03. May 2020 Energy of the future: photosynthetic hydrogen from bacteria



Kiel research team investigates how cyanobacteria can be transformed into hydrogen factories

The transition from fossil fuels to a renewable energy supply is one of the most important global challenges of the 21st century. In order to achieve the internationally-agreed target of limiting global warming to a maximum of 1.5 degrees, the international community must drastically reduce global CO2 emissions. Although Germany was long considered a pioneer in this energy transition, a wide-ranging switch to renewable energies in the energy sector still remains a future scenario here. In this regard, hydrogen could play an important role in the future as a promising, potentially climate-neutral energy source. 

 

Used in fuel cells, it provides energy for various applications, and only produces water as a waste product. At the moment, hydrogen is primarily obtained from the electrolysis of water - and this process initially requires energy input, which has so far mostly come from fossil fuels.

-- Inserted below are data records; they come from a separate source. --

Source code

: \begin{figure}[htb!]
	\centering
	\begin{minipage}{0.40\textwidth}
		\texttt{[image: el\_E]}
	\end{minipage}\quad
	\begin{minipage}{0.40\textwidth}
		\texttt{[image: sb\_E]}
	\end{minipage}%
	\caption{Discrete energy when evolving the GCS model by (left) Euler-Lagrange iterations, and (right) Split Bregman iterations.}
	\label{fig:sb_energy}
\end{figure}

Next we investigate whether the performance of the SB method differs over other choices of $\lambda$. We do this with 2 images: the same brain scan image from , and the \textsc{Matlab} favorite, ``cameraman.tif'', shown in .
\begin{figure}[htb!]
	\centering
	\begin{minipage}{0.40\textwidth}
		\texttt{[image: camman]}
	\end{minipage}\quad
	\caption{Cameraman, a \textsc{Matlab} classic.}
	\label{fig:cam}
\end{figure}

A climate-neutral hydrogen economy, i.e. the use of so-called green hydrogen, requires that hydrogen production is based exclusively on renewable energy. Researchers are trying to exploit such a sustainable energy source, for example by means of photosynthesis. Ever since, photosynthesis has provided mankind with energy from sunlight, either in the form of food or as fossil fuels. In both cases, solar energy is initially stored in carbon compounds, such as sugar. If these carbon compounds are exploited, CO2 is liberated. Photosynthetic CO2 fixation is essentially reversed in order to recover the solar energy from the carbon compounds.

At Kiel University, associated to Professor Rüdiger Schulz, the junior research group ‚Bioenergetics in Photoautotrophs' at the Botanical Institute, led by Dr Kirstin Gutekunst, investigates how this carbon cycle - and the resulting CO2 emissions - can be avoided during energy conservation. "For this purpose, the storage of solar energy directly in the form of hydrogen is particularly promising - this creates no CO2 and the efficiency is very high due to the direct conversion," says Gutekunst to explain her research approach. With her team, she investigates a specific cyanobacterium: via photosynthesis, it can produce solar hydrogen for a few minutes, which is however subsequently consumed completely by the cell. In their current study, the Kiel researchers describe how this mechanism could be used potentially for biotechnological applications in future: they were able to couple a specific enzyme of the living cyanobacteria, a so-called hydrogenase, with the photosynthesis in such a way that the bacterium produces solar hydrogen for long periods of time, and does not consume it. The scientists published their findings today in the renowned scientific journal Nature Energy.